EXERCISE: Show me every line in the listing that has the word "SailPointTime".

SOURCE DATA:
- Opening Delimiter -
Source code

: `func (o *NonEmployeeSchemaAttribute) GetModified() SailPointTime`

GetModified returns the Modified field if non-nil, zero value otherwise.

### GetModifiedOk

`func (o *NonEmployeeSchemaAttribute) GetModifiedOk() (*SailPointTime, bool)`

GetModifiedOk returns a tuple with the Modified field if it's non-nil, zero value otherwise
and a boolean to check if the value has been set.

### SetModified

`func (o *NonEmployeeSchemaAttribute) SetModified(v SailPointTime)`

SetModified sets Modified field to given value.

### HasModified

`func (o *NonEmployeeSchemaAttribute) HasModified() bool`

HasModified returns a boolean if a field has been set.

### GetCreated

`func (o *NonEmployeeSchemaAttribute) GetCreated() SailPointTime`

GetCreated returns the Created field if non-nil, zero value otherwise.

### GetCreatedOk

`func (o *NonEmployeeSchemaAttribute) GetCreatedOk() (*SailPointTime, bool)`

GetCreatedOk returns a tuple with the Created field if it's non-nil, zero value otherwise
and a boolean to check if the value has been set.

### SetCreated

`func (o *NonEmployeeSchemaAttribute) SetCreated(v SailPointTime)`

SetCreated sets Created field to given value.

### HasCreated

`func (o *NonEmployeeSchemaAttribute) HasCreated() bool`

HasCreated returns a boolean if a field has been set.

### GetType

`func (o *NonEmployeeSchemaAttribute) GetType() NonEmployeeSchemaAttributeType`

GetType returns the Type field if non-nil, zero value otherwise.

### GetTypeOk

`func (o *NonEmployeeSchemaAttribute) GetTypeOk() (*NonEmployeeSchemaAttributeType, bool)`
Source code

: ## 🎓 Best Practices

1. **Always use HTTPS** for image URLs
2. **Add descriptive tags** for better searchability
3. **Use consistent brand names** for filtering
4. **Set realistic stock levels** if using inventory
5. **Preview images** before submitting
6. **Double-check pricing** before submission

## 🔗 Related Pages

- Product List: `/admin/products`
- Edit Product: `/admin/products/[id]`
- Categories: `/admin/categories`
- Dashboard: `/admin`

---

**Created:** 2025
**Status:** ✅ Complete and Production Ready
- Closing Delimiter -
REPLY TO THE EXERCISE:
: `func (o *NonEmployeeSchemaAttribute) GetModified() SailPointTime`
`func (o *NonEmployeeSchemaAttribute) GetModifiedOk() (*SailPointTime, bool)`
`func (o *NonEmployeeSchemaAttribute) SetModified(v SailPointTime)`
`func (o *NonEmployeeSchemaAttribute) GetCreated() SailPointTime`
`func (o *NonEmployeeSchemaAttribute) GetCreatedOk() (*SailPointTime, bool)`
`func (o *NonEmployeeSchemaAttribute) SetCreated(v SailPointTime)`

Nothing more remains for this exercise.